The Idiot

Thursday, May 21, 17:00
National Theatre, Kronvalda buvāris 2
Duration: 3h
In Latvian with English translation

Author Fyodor Dostoevsky
Director Vladislavs Nastavševs
Set design and costumes: Vladislavs Nastavševs
Performers: Arturs Krūzkops, Dita Lūriņa, Līga Zeļģe, Anta Aizupe, Kaspars Dumburs, Ģirts Liuziniks, Jānis Vimba, Imants Strads

Producer: National Theatre (www.teatris.lv)
Premiere on March 10, 2015

‘My Idiot is about our relationship with God, it is also a story about Russia’, says director Vladislavs Nastavševs. ‘Each one of us would like to call God and to have a chat. Admit it or not, our lives are ongoing conversations with God. Some choose to call it a conversation with one’s alter ego or consciousness. For Dostoevsky, it is God people are talking to. Russia today disseminates a feeling of apocalypse similar to the one we all felt in 1989 before the collapse of the Soviet Union. Times are changing, Russia is not. It is another topic important for Dostoevsky who cared about the destiny of his country.’

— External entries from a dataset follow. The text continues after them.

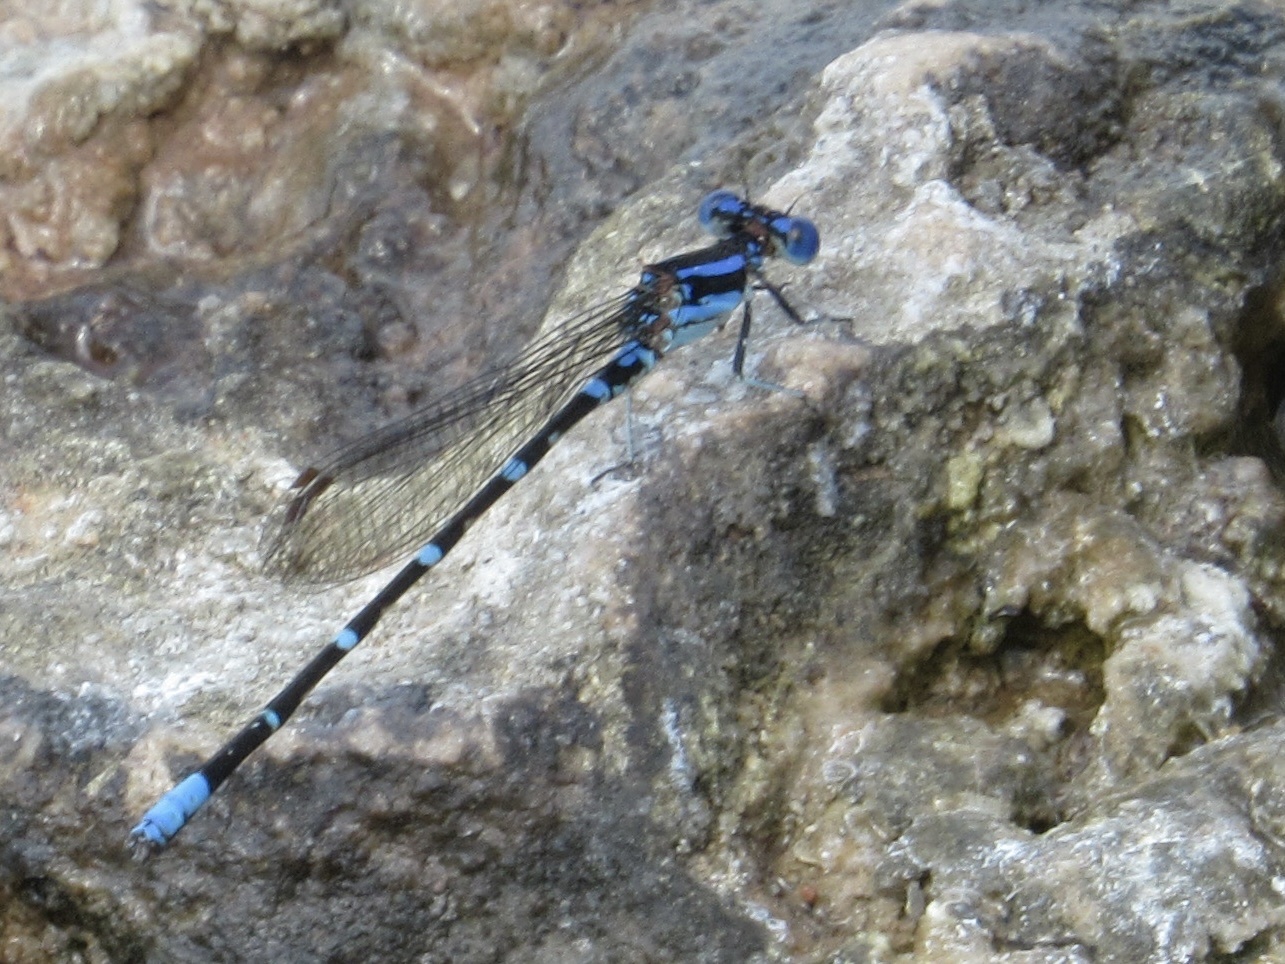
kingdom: Animalia
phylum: Arthropoda
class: Insecta
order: Odonata
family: Coenagrionidae
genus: Argia
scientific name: Argia sedula
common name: Blue-ringed dancer
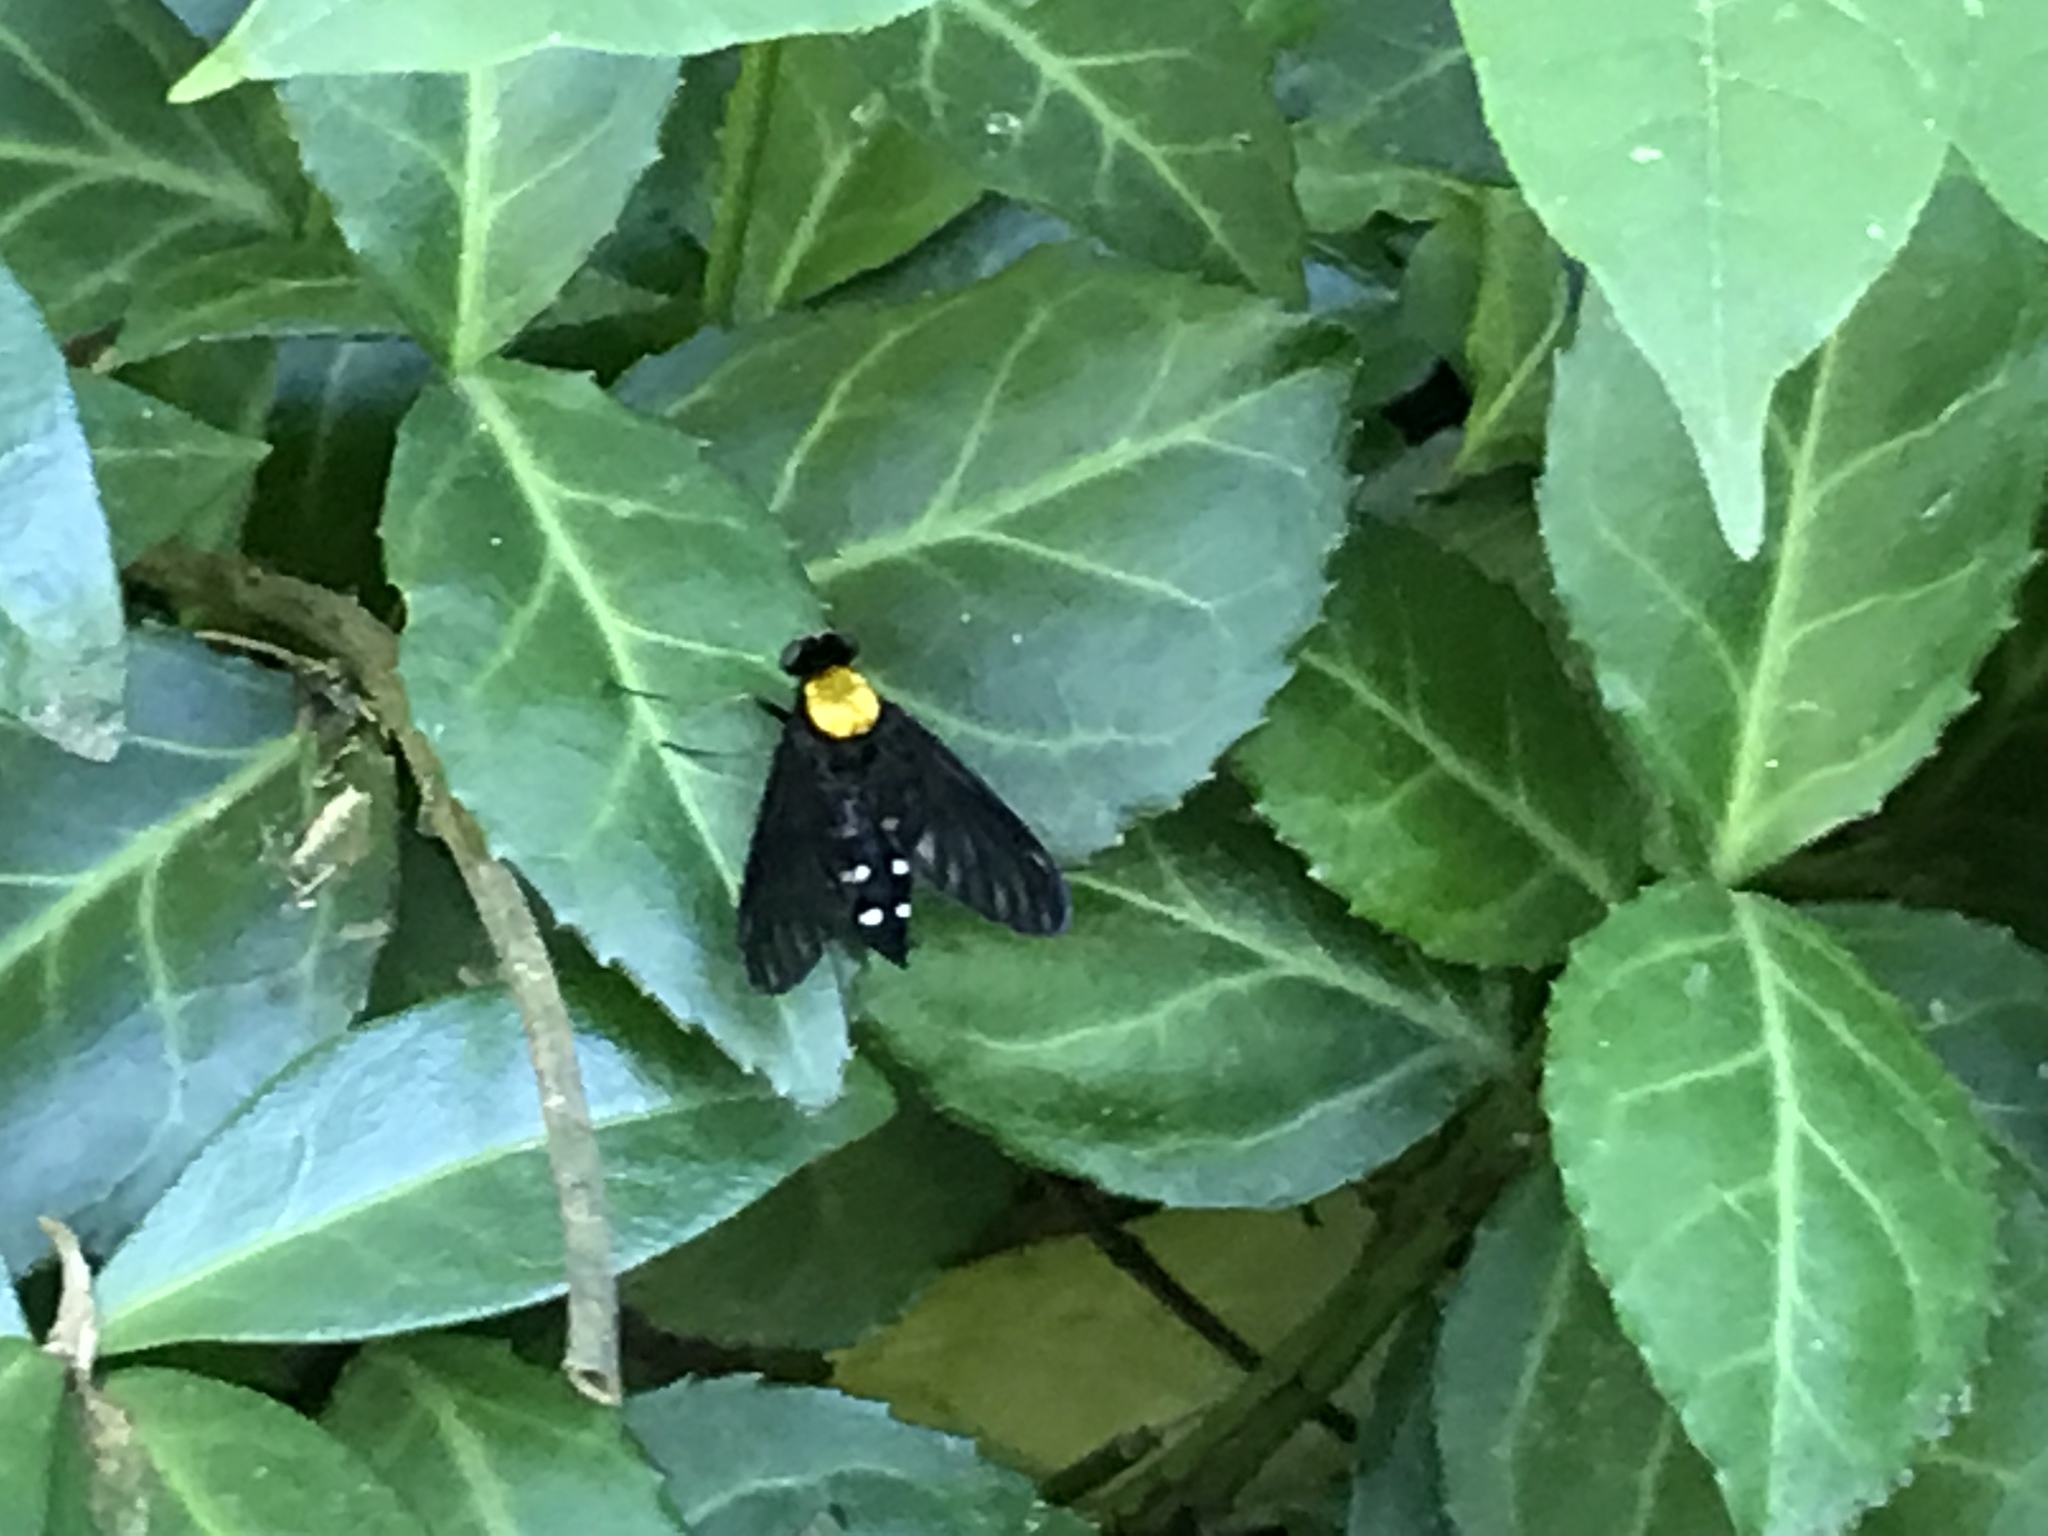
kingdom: Animalia
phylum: Arthropoda
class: Insecta
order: Diptera
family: Rhagionidae
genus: Chrysopilus
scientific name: Chrysopilus thoracicus
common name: Golden-backed snipe fly
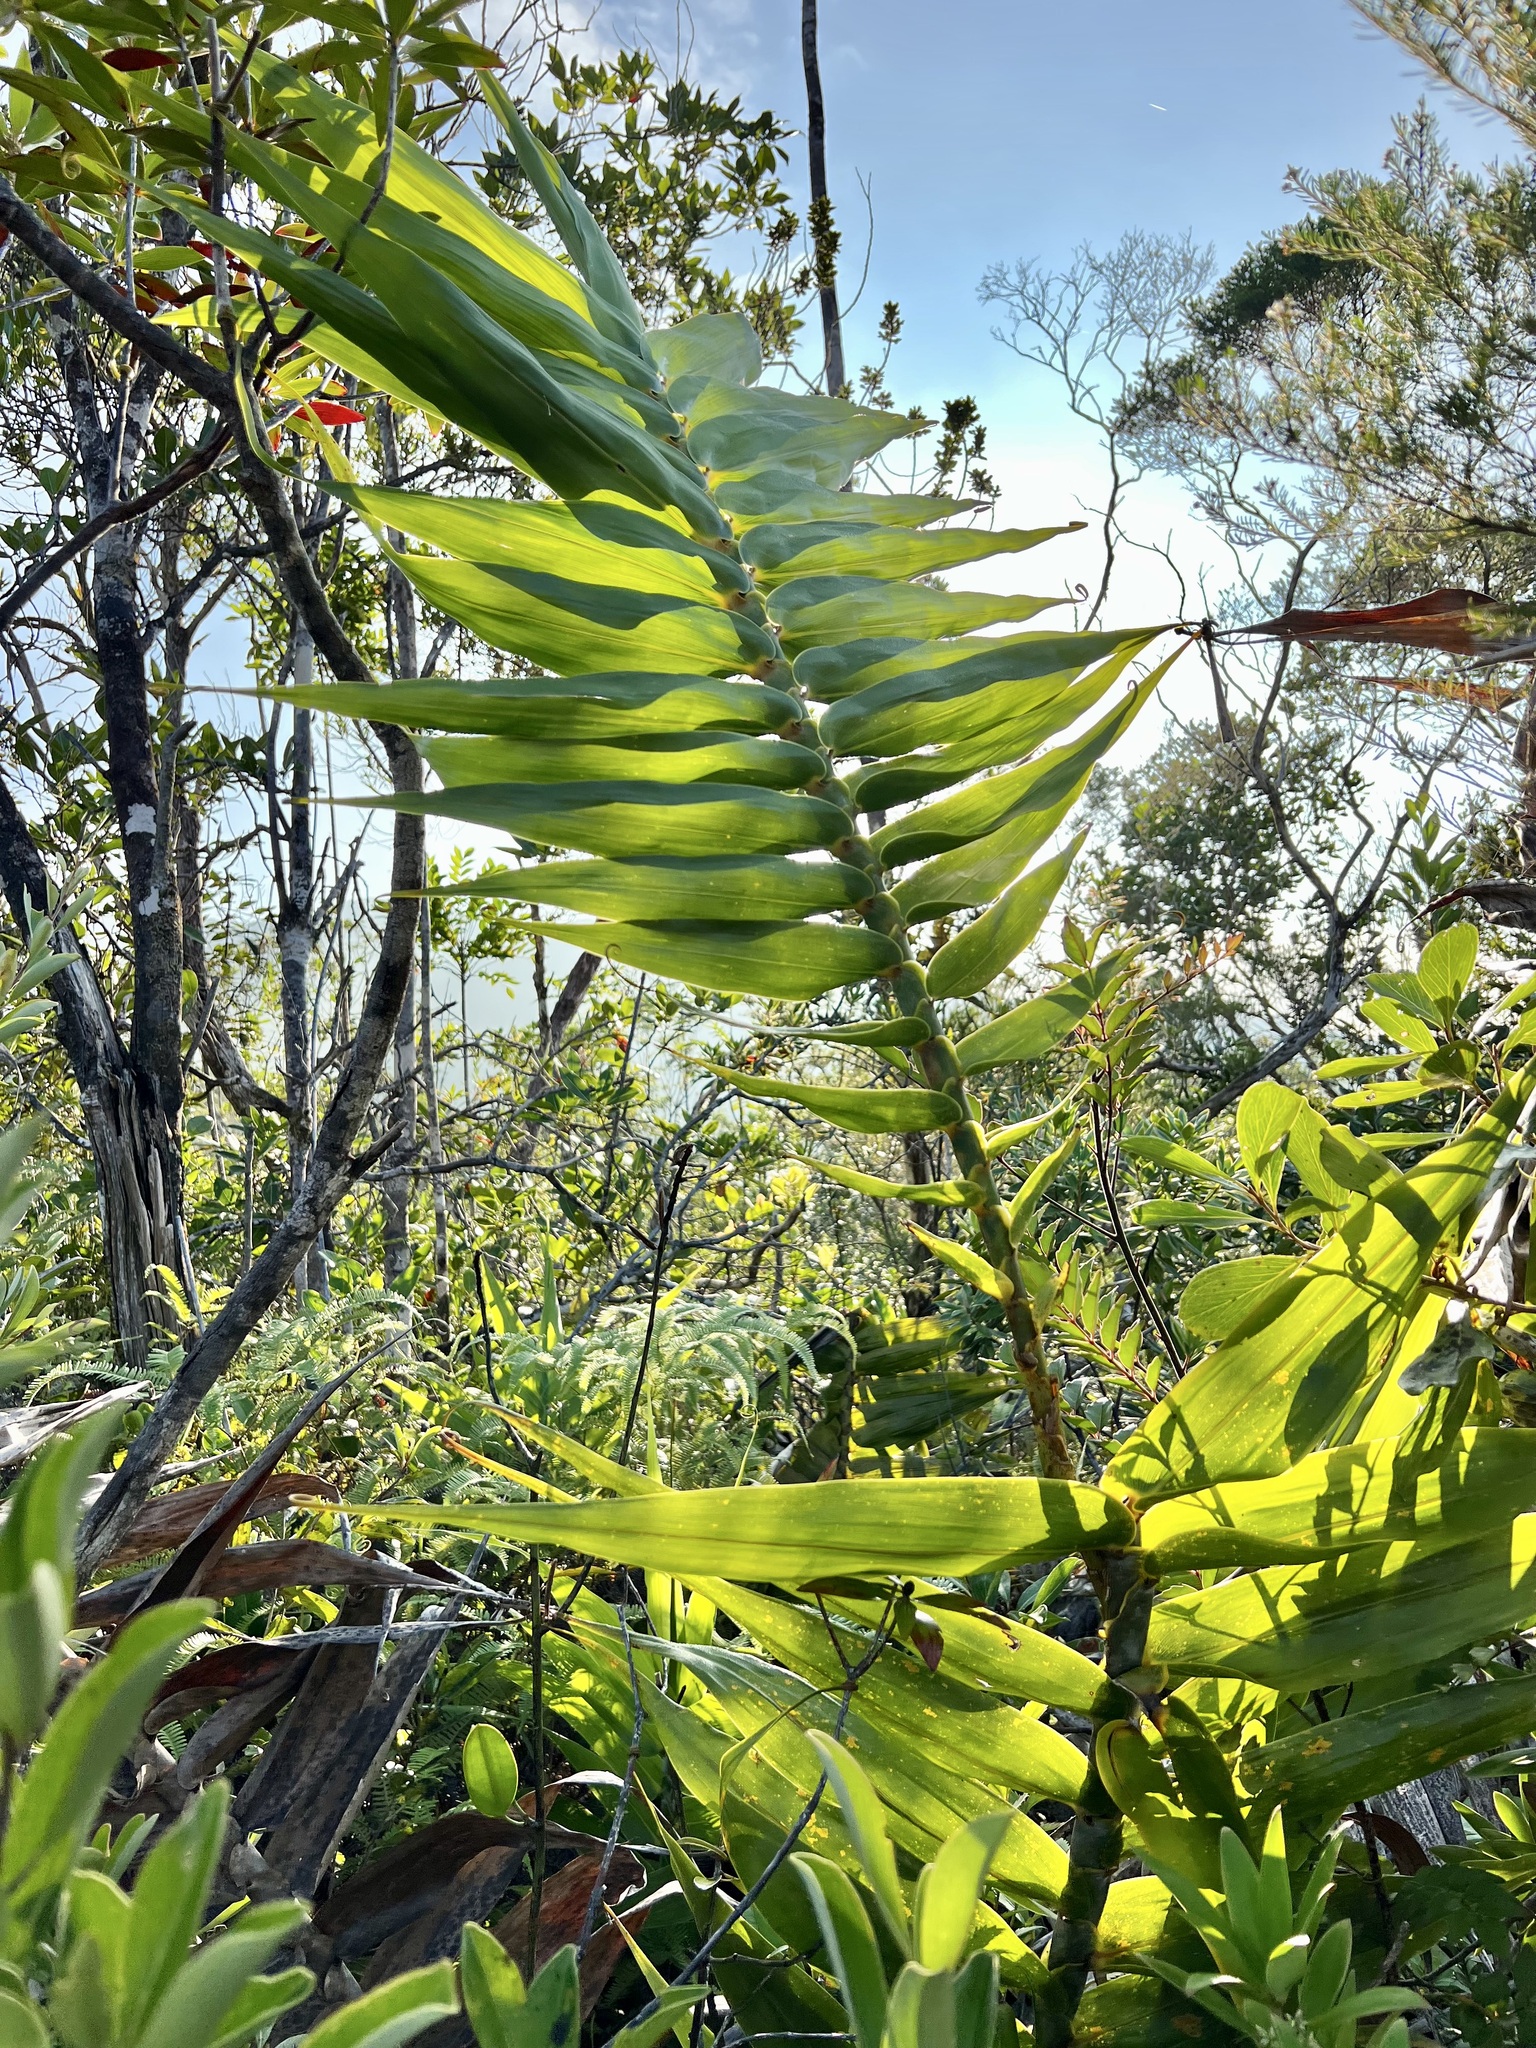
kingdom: Plantae
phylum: Tracheophyta
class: Liliopsida
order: Poales
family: Flagellariaceae
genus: Flagellaria
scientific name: Flagellaria neocaledonica
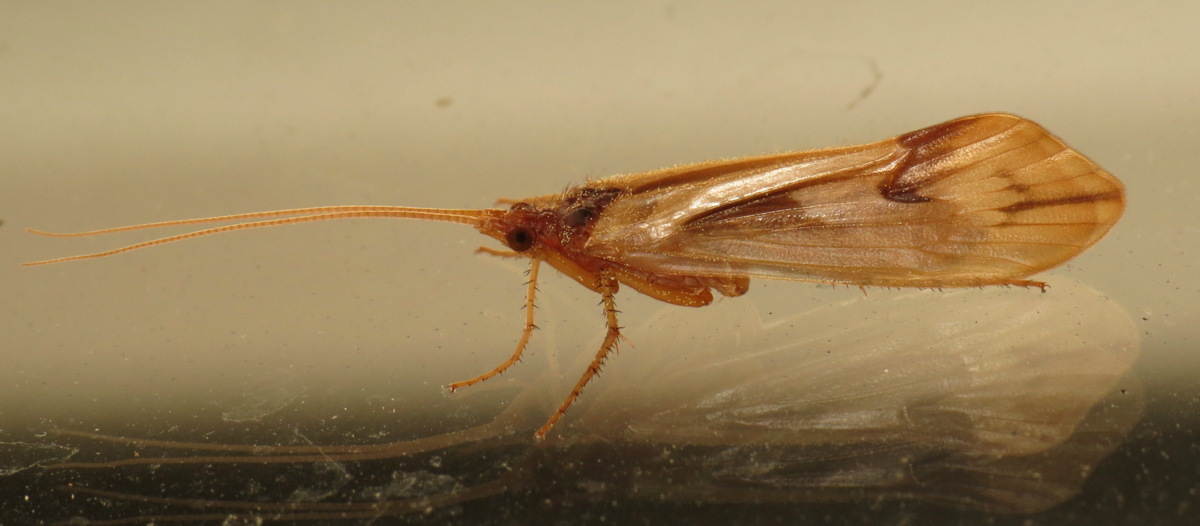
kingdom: Animalia
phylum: Arthropoda
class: Insecta
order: Trichoptera
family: Limnephilidae
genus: Platycentropus
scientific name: Platycentropus radiatus
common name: Chocolate-and-cream sedge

Vladislavs Nastavševs’ (1978) directorial début on Latvian stage in 2010 marked a new relationship between the linguistic and visual forms of the performance. This tension became the dominant force in his work and challenged the tradition of Latvian scenography. It seems that director, stage designer and musician inhabiting Nastavševs, compete with each other for leadership in his work. Fortunately, in the end, the winner turns out to be each one of them. Nastavševs takes great care of the production as an integrated art work where the space is shared equally by performers, set, objects, sound and light. By minimal yet effective means the director turns empty, unaltered stages into imaginary rooms, where all relative constraints have to fall. Nastavševs brings carefully selected, meticulous, radically laconic aesthetics back to the performance, whether it is a tea-pot suddenly spouting sand or an old-fashioned spotlight, which elevates the realistic performances of actors into visual metaphors. The impact of these metaphors is virtually universal. Nobody is beyond their effect, even if the audience is unaware of the influence or resents it.

Since 2010 Nastavshev has worked in Riga, Tallinn, St. Petersburg and Moscow and has staged plays by the great classic playwrights like Shakespeare, Tennessee Williams, August Strindberg, Russian writers Daniil Kharms, Mikhail Kuzmin, Yevgeni Kharitonov, Fyodor Dostoevsky, as well as contemporary authors. In most of his productions Nastavshev is also the author of the set and costumes, sound and light design. Last season his performance “Travellers by sea and land” at the New Riga Theatre received the annual Latvian theatre award for the best large stage production.

Nastavševs has studied acting at the Academy of Theatre Arts, Saint Petersburg and directing at Central Saint Martins College of Arts & Design in London. He has worked at Dirty Deal Teatro, Valmiera Theatre, National Theatre, New Riga Theatre (Latvia), Teater NO99 (Estonia), Gogol Center (Russia).